**ACTIVITY A:**
In the forum thread about the tool table, what did jleiwig pay for the smaller stand bought from Western tool?

**TEXT UNDER STUDY:**
BEGIN
# Tool Table Plus



## jleiwig (Jan 13, 2010)

http://www.grizzly.com/products/Tool-Table-Plus-Complete/H7828






Anyone have any experience with this one? It's a ShopFox brand sold by Grizzly.

It measures 14"x40" at the top. I think it'd be a lot cheaper than trying to build a whole cabinet on my own for my lathe stand. I plan on enclosing the area underneath for storage and mass.

Quite frankly I'm sick of my drafting table turned to lathe bench as it's super wobbly, and saw this when I got the Grizzly big book yesterday. It's only $65 bucks, so cost wise it's right where I need it to be. Just worried about the quality. Grizzly can be hit or miss sometimes.


----------



## fernhills (Jan 13, 2010)

I have one of their maple work tops 8` L  X  30" w or  something like that. Used it for an island counter in the kitchen at the cabin. It held up very good for the past 10 years.
  I think what you are looking at is a good buy.  Carl


----------



## jleiwig (Jan 13, 2010)

fernhills said:


> I have one of their maple work tops 8` L X 30" w or something like that. Used it for an island counter in the kitchen at the cabin. It held up very good for the past 10 years.
> I think what you are looking at is a good buy. Carl


 
Thanks.  I can't buy wood for as cheap as they are selling the stand and butcher block top.  I'm sure it's not top quality, but I think it will be fine.


----------



## Sberger (Jan 13, 2010)

You can probably find this type of stand at lots of places.  I got one at Rockler on sale and use it for my Turncrafter lathe stand.  Did not even have to bolt the lathe down.  Works great for me.


----------



## JimB (Jan 13, 2010)

For my Jet mini I just built mine out of 2x4's. The whole thing! For the top that is 2x4's as well and I left spaces between them so the chips fall to the floor. It cost me about $20 in 2x4s and screws and about an hour of my time. I was also able to make it the height I wanted.


----------



## glycerine (Jan 13, 2010)

If you get it, I'd like to know your opinion.  I too am looking for a "cheap" but decent lathe stand...


----------



## jleiwig (Jan 13, 2010)

I ended up buying a little bit smaller one from Western tool.  It was only $29.99 plus 7 bucks shipping. 

In researching I found out the top is just a pressboard top with simulated butcherblock covering.  I plan on replacing the top with part of the top off of my drafting table which is a little over 1" thick and covered in laminate. I had also considered getting the little oak cabinet that PSI sells, but I think I can cobble something together cheaper using some plywood.  In all I should probably have less than $50 invested in it depending on what I do for storage under the stand.  I think this will help alot in gaining space.  The drafting table currently is something like 48"x36" and I will be making the top something like 14"x32".  

I also like the idea of making spaces for the chips to fall but then everything else would fall too and I'd have to go looking for it!  

I've got a design on paper for a tray with high edges that I'm going to build off the edge of the table to hold my "stuff" like the collet chuck and collets, live and dead centers, knock out rod, drill chuck, tool rests, glue, etc...

I think rherrell has something similar that I saw in one of his posts.
END
**THE RECORDS:**
BEGIN
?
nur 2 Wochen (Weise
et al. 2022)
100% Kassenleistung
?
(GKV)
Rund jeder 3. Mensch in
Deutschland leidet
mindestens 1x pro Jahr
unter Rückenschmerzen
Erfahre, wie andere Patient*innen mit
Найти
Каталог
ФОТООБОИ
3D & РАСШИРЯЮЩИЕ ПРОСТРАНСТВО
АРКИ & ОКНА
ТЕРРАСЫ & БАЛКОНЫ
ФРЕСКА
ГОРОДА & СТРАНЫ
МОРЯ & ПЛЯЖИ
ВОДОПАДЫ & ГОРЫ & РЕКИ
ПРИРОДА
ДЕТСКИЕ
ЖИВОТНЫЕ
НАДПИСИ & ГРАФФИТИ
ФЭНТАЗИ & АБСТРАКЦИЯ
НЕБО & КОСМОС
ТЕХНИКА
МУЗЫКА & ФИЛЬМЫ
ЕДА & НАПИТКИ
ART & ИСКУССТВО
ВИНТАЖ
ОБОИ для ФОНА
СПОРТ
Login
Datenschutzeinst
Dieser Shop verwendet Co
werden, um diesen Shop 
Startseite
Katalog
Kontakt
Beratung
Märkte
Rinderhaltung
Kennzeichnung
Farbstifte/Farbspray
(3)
END
**ACTIVITY B:**
Repeat every line of the entry placed after the forum thread, word for word and in the same order.

**EXERCISE RESULT A:**
$29.99 plus 7 dollars shipping.

**EXERCISE RESULT B:**
?
nur 2 Wochen (Weise
et al. 2022)
100% Kassenleistung
?
(GKV)
Rund jeder 3. Mensch in
Deutschland leidet
mindestens 1x pro Jahr
unter Rückenschmerzen
Erfahre, wie andere Patient*innen mit
Найти
Каталог
ФОТООБОИ
3D & РАСШИРЯЮЩИЕ ПРОСТРАНСТВО
АРКИ & ОКНА
ТЕРРАСЫ & БАЛКОНЫ
ФРЕСКА
ГОРОДА & СТРАНЫ
МОРЯ & ПЛЯЖИ
ВОДОПАДЫ & ГОРЫ & РЕКИ
ПРИРОДА
ДЕТСКИЕ
ЖИВОТНЫЕ
НАДПИСИ & ГРАФФИТИ
ФЭНТАЗИ & АБСТРАКЦИЯ
НЕБО & КОСМОС
ТЕХНИКА
МУЗЫКА & ФИЛЬМЫ
ЕДА & НАПИТКИ
ART & ИСКУССТВО
ВИНТАЖ
ОБОИ для ФОНА
СПОРТ
Login
Datenschutzeinst
Dieser Shop verwendet Co
werden, um diesen Shop 
Startseite
Katalog
Kontakt
Beratung
Märkte
Rinderhaltung
Kennzeichnung
Farbstifte/Farbspray
(3)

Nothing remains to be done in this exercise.